= COSA FARAI =
Puoi stampare parola per parola il passo dell'articolo sull'impianto fotovoltaico di Toshiba riportato qui sotto, a partire da "Il progetto ha" e proseguendo fino a "2013 e il 2014."?

= TESTO MOSTRATO =
L’incidente alla centrale nucleare di Fukushima a seguito dello tsunami dello scorso anno, ha spinto il Giappone a investire su energie diverse da quella dell’atomo. È proprio in quest’ottica che arriva un progetto guidato da Toshiba: un impianto fotovoltaico da 100MW a Minami Soma, nelle vicinanze proprio di Fukushima.

Grazie alla nuova regolamentazione Feed-In Tariffe (FiT), che permette di sovvenzionare lo sviluppo di energia solare, eolica, geotermica con costi elastici sui consumatori, il fotovoltaico ha sollevato l’interesse dei grandi big dell’elettronica. E Toshiba, uno dei più noti operatori in questo settore, ha deciso di investire ben 30 miliardi di yen – circa 298 milioni di euro – per un’impianto fotovoltaico futuristico, tanto da superare il precedente record di 70MW annunciato qualche tempo fa da Kyocera, IHI Corp. e Mizuho Corporate Bank.

Il progetto ha una natura scalare, quindi la prima energia prodotta verrà immessa in rete ancora prima di terminare completamente l’impianto. Questo perché Toshiba ha previsto un’installazione a moduli, ovvero ha suddiviso il campo fotovoltaico in aree capaci di lavorare indipendentemente dalle altre. I cantieri dovrebbero essere aperti entro la fine del 2012, mentre la prima energia pulita prodotta dovrebbe arrivare a cavallo tra il 2013 e il 2014.

= MATERIALE DA ANALIZZARE =
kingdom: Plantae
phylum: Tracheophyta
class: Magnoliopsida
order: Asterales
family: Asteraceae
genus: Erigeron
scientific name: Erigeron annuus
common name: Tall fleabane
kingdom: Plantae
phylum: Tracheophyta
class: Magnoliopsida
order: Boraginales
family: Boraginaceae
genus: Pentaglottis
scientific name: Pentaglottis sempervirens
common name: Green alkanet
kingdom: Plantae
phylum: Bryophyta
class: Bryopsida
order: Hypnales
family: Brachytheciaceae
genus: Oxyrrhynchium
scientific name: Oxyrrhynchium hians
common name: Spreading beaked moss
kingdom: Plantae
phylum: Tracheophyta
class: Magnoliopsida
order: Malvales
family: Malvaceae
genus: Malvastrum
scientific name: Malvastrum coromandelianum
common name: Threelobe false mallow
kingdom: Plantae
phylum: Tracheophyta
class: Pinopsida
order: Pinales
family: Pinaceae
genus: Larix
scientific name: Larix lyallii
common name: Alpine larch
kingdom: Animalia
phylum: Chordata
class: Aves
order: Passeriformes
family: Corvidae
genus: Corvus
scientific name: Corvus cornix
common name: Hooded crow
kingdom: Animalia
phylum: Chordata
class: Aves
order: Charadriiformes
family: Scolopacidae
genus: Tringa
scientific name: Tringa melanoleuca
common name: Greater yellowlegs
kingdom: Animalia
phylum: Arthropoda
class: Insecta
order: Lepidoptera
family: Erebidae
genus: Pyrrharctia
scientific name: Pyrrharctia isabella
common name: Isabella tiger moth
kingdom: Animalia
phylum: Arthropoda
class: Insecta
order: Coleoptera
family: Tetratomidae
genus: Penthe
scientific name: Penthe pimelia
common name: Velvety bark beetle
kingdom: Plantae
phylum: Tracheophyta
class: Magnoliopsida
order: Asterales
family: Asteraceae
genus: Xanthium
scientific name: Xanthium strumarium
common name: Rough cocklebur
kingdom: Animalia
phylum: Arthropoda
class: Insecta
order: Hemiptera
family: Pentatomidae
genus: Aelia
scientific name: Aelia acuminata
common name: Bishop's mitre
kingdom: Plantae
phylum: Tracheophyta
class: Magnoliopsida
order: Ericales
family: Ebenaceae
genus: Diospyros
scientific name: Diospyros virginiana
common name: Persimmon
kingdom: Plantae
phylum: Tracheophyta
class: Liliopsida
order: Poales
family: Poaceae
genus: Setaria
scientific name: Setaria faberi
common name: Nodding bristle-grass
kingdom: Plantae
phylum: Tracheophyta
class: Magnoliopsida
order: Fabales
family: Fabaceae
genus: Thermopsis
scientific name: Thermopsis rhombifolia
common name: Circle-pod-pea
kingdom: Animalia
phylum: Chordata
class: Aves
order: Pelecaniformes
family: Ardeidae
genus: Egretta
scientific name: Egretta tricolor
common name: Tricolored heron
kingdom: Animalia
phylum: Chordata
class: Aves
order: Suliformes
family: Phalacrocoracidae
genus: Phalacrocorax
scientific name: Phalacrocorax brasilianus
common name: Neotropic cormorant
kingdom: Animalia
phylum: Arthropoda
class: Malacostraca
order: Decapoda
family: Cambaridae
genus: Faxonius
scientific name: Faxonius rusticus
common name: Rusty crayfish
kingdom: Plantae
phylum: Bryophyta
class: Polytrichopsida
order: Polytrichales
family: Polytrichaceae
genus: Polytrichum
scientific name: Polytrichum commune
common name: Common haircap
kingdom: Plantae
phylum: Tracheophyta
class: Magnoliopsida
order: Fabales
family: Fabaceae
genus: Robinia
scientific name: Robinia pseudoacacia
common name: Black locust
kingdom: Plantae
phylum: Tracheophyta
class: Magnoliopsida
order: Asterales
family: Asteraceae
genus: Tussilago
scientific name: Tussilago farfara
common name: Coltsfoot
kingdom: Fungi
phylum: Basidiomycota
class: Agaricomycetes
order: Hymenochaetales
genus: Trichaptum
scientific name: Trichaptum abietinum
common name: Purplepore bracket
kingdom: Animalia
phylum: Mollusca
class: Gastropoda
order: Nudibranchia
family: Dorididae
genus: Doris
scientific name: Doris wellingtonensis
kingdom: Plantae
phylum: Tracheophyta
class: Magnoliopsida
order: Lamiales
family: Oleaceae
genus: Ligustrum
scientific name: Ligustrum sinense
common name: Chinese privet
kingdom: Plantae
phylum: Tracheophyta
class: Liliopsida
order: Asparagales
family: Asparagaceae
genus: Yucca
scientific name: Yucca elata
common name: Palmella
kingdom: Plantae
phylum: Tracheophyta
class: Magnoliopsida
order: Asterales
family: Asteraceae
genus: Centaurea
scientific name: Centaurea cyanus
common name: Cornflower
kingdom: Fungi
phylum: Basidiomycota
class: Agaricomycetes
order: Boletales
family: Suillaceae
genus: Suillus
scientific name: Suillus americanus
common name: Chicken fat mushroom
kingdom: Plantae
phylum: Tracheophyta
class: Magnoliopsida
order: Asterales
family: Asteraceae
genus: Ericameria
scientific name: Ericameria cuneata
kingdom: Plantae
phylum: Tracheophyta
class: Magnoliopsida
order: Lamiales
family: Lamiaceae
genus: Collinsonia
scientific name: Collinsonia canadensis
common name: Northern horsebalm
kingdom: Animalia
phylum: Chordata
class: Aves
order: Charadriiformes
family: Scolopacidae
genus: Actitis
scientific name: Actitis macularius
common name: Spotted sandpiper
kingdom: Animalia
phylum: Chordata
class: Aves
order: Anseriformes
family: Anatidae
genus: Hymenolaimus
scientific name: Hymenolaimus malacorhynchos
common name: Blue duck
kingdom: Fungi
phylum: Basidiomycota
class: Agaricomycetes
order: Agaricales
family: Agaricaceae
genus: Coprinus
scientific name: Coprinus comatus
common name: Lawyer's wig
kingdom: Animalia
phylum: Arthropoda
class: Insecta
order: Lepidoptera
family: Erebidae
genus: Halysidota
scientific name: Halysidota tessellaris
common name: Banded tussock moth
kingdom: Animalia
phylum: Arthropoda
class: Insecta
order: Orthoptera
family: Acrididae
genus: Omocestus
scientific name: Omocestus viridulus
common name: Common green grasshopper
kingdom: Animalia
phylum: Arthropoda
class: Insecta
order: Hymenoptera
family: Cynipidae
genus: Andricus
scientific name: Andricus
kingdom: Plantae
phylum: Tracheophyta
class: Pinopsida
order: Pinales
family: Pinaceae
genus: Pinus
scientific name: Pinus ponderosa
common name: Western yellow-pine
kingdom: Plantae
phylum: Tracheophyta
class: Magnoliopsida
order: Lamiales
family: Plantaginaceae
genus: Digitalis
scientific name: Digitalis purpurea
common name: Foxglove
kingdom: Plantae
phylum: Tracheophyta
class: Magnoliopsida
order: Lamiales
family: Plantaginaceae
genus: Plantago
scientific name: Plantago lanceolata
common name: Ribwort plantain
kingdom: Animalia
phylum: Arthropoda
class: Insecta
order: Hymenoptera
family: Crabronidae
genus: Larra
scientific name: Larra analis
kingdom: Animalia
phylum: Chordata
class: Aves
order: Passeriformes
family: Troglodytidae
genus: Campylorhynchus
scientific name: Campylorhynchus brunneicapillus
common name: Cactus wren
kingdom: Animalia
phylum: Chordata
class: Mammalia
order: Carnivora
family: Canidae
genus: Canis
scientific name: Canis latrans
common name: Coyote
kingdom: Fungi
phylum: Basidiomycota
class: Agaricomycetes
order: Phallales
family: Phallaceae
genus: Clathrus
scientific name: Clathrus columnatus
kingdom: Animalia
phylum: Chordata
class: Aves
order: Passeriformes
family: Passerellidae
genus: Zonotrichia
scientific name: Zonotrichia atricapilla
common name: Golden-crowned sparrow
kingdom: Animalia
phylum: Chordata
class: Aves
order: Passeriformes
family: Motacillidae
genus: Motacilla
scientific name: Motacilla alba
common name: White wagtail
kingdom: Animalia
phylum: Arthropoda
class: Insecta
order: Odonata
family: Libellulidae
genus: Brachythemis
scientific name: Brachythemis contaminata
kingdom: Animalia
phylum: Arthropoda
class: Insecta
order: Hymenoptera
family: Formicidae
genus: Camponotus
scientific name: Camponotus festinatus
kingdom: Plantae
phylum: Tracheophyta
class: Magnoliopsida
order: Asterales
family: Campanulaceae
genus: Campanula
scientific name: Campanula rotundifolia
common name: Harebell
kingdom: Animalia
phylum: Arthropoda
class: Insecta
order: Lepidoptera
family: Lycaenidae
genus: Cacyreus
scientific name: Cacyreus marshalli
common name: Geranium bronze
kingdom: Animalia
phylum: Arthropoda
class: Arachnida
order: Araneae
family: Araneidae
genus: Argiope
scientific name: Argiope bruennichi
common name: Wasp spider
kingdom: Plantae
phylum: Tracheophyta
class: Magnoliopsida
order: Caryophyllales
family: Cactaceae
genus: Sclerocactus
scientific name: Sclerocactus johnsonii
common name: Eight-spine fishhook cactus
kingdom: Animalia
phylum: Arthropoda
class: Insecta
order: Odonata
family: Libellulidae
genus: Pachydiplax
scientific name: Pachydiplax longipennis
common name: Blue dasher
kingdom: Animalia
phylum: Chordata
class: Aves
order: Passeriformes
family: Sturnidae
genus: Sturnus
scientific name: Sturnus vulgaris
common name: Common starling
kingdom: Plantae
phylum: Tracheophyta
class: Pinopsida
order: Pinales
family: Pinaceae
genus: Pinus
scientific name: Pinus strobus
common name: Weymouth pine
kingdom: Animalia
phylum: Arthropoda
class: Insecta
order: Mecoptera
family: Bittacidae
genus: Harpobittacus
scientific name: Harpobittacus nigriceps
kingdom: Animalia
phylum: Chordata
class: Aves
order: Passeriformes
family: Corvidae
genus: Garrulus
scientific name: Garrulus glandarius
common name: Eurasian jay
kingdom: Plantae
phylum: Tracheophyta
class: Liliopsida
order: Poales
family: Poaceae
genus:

= RISULTATO DEL COMPITO =
Il progetto ha una natura scalare, quindi la prima energia prodotta verrà immessa in rete ancora prima di terminare completamente l’impianto. Questo perché Toshiba ha previsto un’installazione a moduli, ovvero ha suddiviso il campo fotovoltaico in aree capaci di lavorare indipendentemente dalle altre. I cantieri dovrebbero essere aperti entro la fine del 2012, mentre la prima energia pulita prodotta dovrebbe arrivare a cavallo tra il 2013 e il 2014.